* **EXCERPTED TEXT**
** Start **

Private security contractors will continue to protect U.S. diplomats in Iraq but will operate under closer supervision by U.S. Embassy officials and with clearer accountability for their actions, according to new rules approved Tuesday by Secretary of State Condoleezza Rice. 

Neither the U.S. military nor the State Department's Diplomatic Security Service is prepared to assume responsibility for guarding diplomats and other official U.S. civilians, according to a Rice-appointed review panel that recommended the changes. Instead, communications among the military, the embassy and the Iraqi government will be improved and a joint committee will investigate and judge all contractor incidents "involving the use of deadly force."

The panel, appointed by Rice after security contractors allegedly shot and killed 17 Iraqi civilians last month, said that "shortcomings in coordination and oversight" of the security program risk undermining the U.S. mission in Iraq. Although it noted that contractors have been "highly effective" in keeping diplomats safe, it implicitly agreed with criticisms that the program is poorly conceived and supervised.

** End **

* **RECORDS PROVIDED**
** Start **

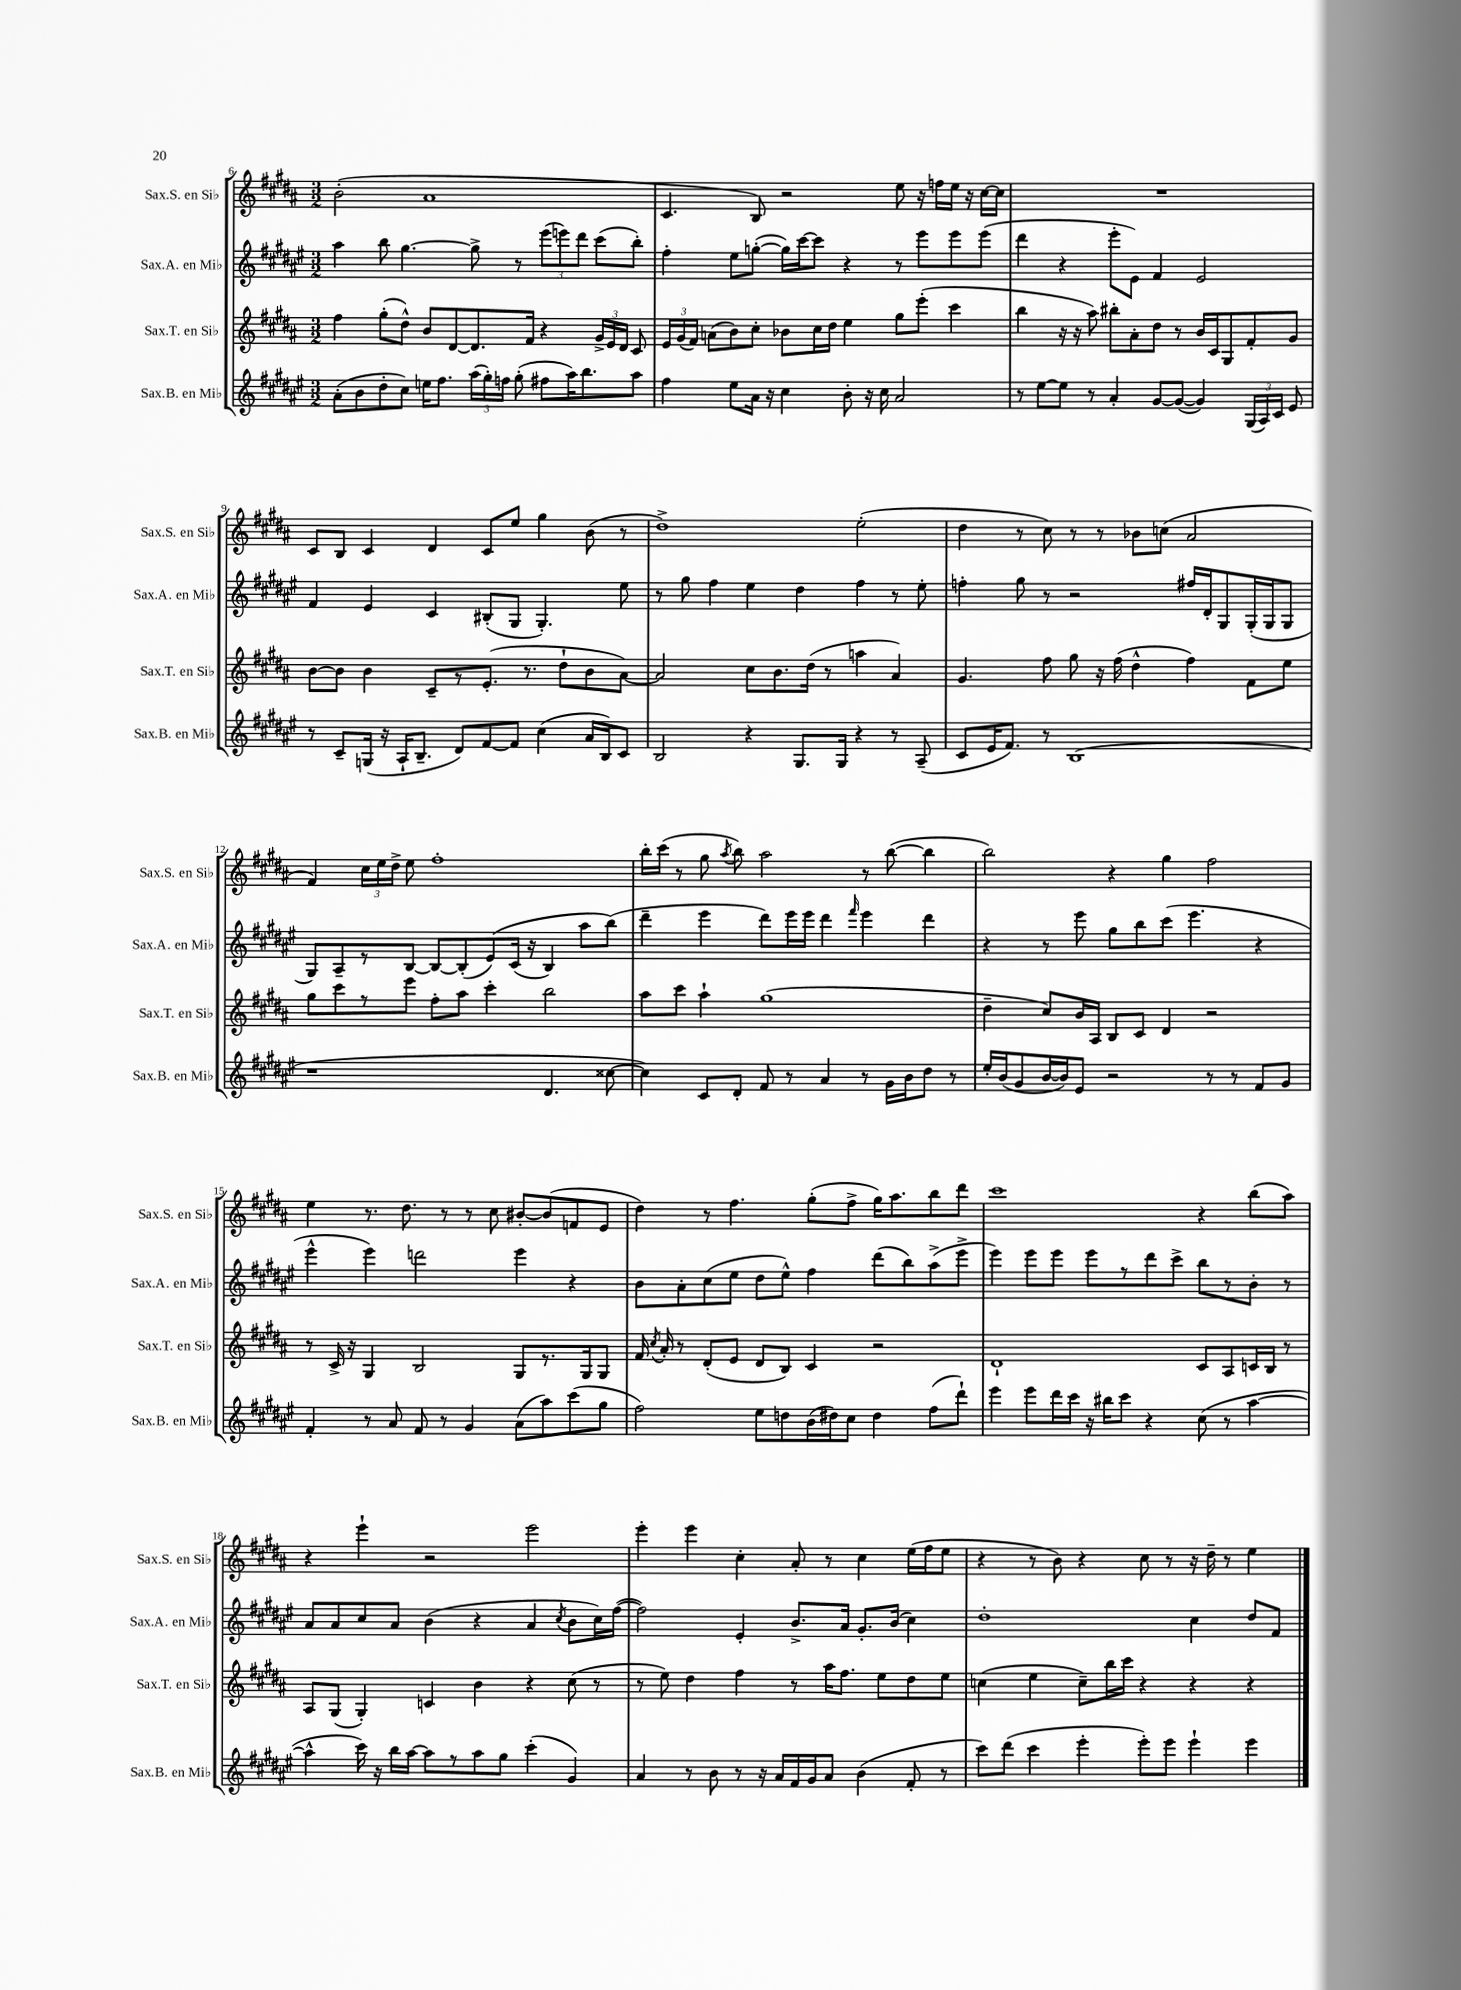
<<
\new StaffGroup <<
\new Staff = "s0" \with { instrumentName = "Sax.S. en Sib" shortInstrumentName = "Sax.S. en Sib" } {
    \clef treble \key b \major \numericTimeSignature \time 3/2
    \autoBeamOff b'2-.( ais'1 |
    cis'4. b8) r2 e''8 r16 f''16[ e''16] r16 cis''16[~ cis''16] |
    R1. |
    cis'8[ b8] cis'4 dis'4 cis'8[ e''8] gis''4 b'8( r8 |
    dis''1->) e''2-.( |
    dis''4 r8 cis''8) r8 r8 bes'8[ c''8]( ais'2 |
    fis'4) \tuplet 3/2 { cis''16[ e''16 dis''16]-> } e''8 fis''1-. |
    b''16[-. cis'''16]( r8 gis''8 \acciaccatura { ais''8 } b''8) ais''2 r8 b''8~( b''4 |
    b''2) r4 gis''4 fis''2 |
    e''4 r8. dis''8. r8 r8 cis''8 bis'8[~-. bis'8( f'8 e'8] |
    dis''4) r8 fis''4. gis''8[-.( fis''8]-> gis''16[) ais''8. b''8 dis'''8] |
    cis'''1 r4 b''8[( ais''8]) |
    r4 e'''4-! r2 e'''2 |
    e'''4-. e'''4 cis''4-. ais'8-. r8 cis''4 e''16[( fis''16 e''8] |
    r4 r8 b'8) r4 cis''8 r8 r16 dis''16-- r8 e''4 \bar "|." |
}
\new Staff = "s1" \with { instrumentName = "Sax.A. en Mib" shortInstrumentName = "Sax.A. en Mib" } {
    \clef treble \key fis \major \numericTimeSignature \time 3/2
    \autoBeamOff ais''4 b''8 gis''4.~ gis''8-> r8 \tuplet 3/2 { eis'''8[( e'''8) dis'''8] } cis'''8[( b''8]-.) |
    fis''4-. eis''8[ g''8]~-.( g''16[) cis'''16~ cis'''8] r4 r8 eis'''8[ eis'''8 eis'''8]( |
    dis'''4 r4 eis'''8[-. eis'8]) fis'4 eis'2 |
    fis'4 eis'4 cis'4 bis8[-.( gis8] gis4.-.) eis''8 |
    r8 gis''8 fis''4 eis''4 dis''4 fis''4 r8 eis''8-. |
    f''4-. gis''8 r8 r2 fis''16[ dis'16-. gis8 gis16-.( gis16 gis8] |
    gis8[) ais8-- r8 b8]~ b8[~ b8-.( eis'8)\( cis'16]( r16 b4) ais''8[ b''8](\) |
    dis'''4-- eis'''4 dis'''8[) eis'''16 eis'''16] dis'''4 \grace { fis'''16 } eis'''4 dis'''4 |
    r4 r8 eis'''8 gis''8[ b''8 cis'''8]( eis'''4. r4 |
    eis'''4-^ eis'''4) d'''2 eis'''4 r4 |
    b'8[ ais'8-. cis''8( eis''8] dis''8[ eis''8]-^) fis''4 dis'''8[( b''8) ais''8->( eis'''8]-> |
    eis'''4) eis'''8[ eis'''8] eis'''8[ r8 dis'''8 cis'''8]-> b''8[ r8 b'8]-. r8 |
    ais'8[ ais'8 cis''8 ais'8] b'4( r4 ais'4 \acciaccatura { cis''8 } b'8[ cis''16) fis''16]~( |
    fis''2) eis'4-. b'8.[-> ais'16] gis'8.[-. b'16]( cis''4) |
    dis''1-. cis''4 dis''8[ fis'8] \bar "|." |
}
\new Staff = "s2" \with { instrumentName = "Sax.T. en Sib" shortInstrumentName = "Sax.T. en Sib" } {
    \clef treble \key b \major \numericTimeSignature \time 3/2
    \autoBeamOff fis''4 gis''8[-.( dis''8]-^) b'8[ dis'8~ dis'8. fis'16] r4 \tuplet 3/2 { gis'16[-> e'16 dis'16] } cis'8 |
    \tuplet 3/2 { e'16[ gis'16( fis'16]) } a'8[( b'8) cis''8]-. bes'8[ cis''16 dis''16] e''4 gis''8[ e'''8]-.( cis'''4 |
    b''4 r16 r16 ais''8) bis''8[-. ais'8-. dis''8] r8 b'16[ cis'16 gis8 fis'8-. gis'8] |
    b'8[~ b'8] b'4 cis'8[-- r8 e'8.]-.( r8. dis''8[-! b'8 ais'8]~) |
    ais'2 cis''8[ b'8. dis''16]( r8 a''4 ais'4) |
    gis'4. fis''8 gis''8 r16 fis''16( dis''4-^ fis''4) fis'8[ e''8] |
    gis''8[ cis'''8 r8 e'''8] fis''8[-. ais''8] cis'''4-. b''2 |
    ais''8[ cis'''8] ais''4-! gis''1( |
    dis''4-- cis''8[) b'16 ais16] b8[ cis'8] dis'4 r2 |
    r8 cis'16-> r16 gis4 b2 gis8[ r8. gis16 gis8] |
    fis'16 \acciaccatura { cis''8 } ais'16-. r8 dis'8[-.( e'8] dis'8[ b8]) cis'4 r2 |
    dis'1-! cis'8[ ais8 c'16 b16] r8 |
    ais8[ gis8]( gis4-.) c'4 b'4 r4 cis''8( r8 |
    r8 e''8) dis''4 fis''4 r8 ais''16[ fis''8.] e''8[ dis''8 e''8] |
    c''4( e''4 c''8[--) b''16 cis'''16] r4 r4 r4 \bar "|." |
}
\new Staff = "s3" \with { instrumentName = "Sax.B. en Mib" shortInstrumentName = "Sax.B. en Mib" } {
    \clef treble \key fis \major \numericTimeSignature \time 3/2
    \autoBeamOff ais'8[-.( b'8 dis''8-. cis''8]) e''16[ fis''8.] \tuplet 3/2 { ais''16[( gis''16-.) f''16] } gis''8-.( fis''8[ ais''16) b''8. ais''8] |
    fis''4 eis''8[ ais'16] r16 cis''4 b'8-. r16 cis''16 ais'2 |
    r8 eis''8[~ eis''8] r8 ais'4-. gis'8[~ gis'8]~( gis'4) \tuplet 3/2 { gis16[( ais16) cis'16] } eis'8 |
    r8 cis'8[-- g16]( r16 ais16[-! b8.]-- dis'8[) fis'8~ fis'8] cis''4( ais'16[ b16) cis'8] |
    b2 r4 gis8.[ gis16] r4 r8 ais8--( |
    cis'8[ eis'16 fis'8.]) r8 b1( |
    r1 dis'4. cisis''8~ |
    cisis''4) cis'8[ dis'8]-. fis'8 r8 ais'4 r8 gis'16[ b'16 dis''8] r8 |
    eis''16[-. b'16( gis'8 b'16~ b'16) eis'8] r2 r8 r8 fis'8[ gis'8] |
    fis'4-. r8 ais'8 fis'8 r8 gis'4 ais'8[( ais''8) cis'''8( gis''8] |
    fis''2) eis''8[ d''8 b'16( dis''16) cis''8] dis''4 fis''8[( dis'''8]-!) |
    eis'''4 eis'''8[ dis'''16 cis'''16] r16 bis''16[ cis'''8] r4 cis''8( r8 ais''4~ |
    ais''4-^ cis'''16) r16 b''16[ ais''16]~ ais''8[ r8 ais''8 gis''8] cis'''4-.( gis'4) |
    ais'4 r8 b'8 r8 r16 ais'16[ fis'16 gis'16 ais'8] b'4( fis'8-. r8 |
    cis'''8[) dis'''8]( cis'''4 eis'''4-. eis'''8[-.) eis'''8] eis'''4-! eis'''4 \bar "|." |
}
>>
>>
\layout { \context { \Score currentBarNumber = #6 } }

** End **

* **GIVEN TASK 1**
Please list each line of the records that contains the string "instrumentName", treating uppercase and lowercase letters as distinct.
* **GIVEN TASK 2**
Extend the news article about the new rules for private security contractors in Iraq with the paragraphs that would follow its final sentence.

* **OUTPUT 1**
\new Staff = "s0" \with { instrumentName = "Sax.S. en Sib" shortInstrumentName = "Sax.S. en Sib" } {
\new Staff = "s1" \with { instrumentName = "Sax.A. en Mib" shortInstrumentName = "Sax.A. en Mib" } {
\new Staff = "s2" \with { instrumentName = "Sax.T. en Sib" shortInstrumentName = "Sax.T. en Sib" } {
\new Staff = "s3" \with { instrumentName = "Sax.B. en Mib" shortInstrumentName = "Sax.B. en Mib" } {

* **OUTPUT 2**
In ordering the new rules, Rice appeared to reject earlier suggestions by Defense Secretary Robert M. Gates that security contractors be placed under military control. U.S. commanders and officers in Iraq have sharply criticized the contractors, and North Carolina-based Blackwater USA in particular, for behaving like "cowboys" and undermining U.S. objectives for bringing stability to Iraq. State Department spokesman Sean McCormack said that Rice spoke to Gates Tuesday before the rules were announced.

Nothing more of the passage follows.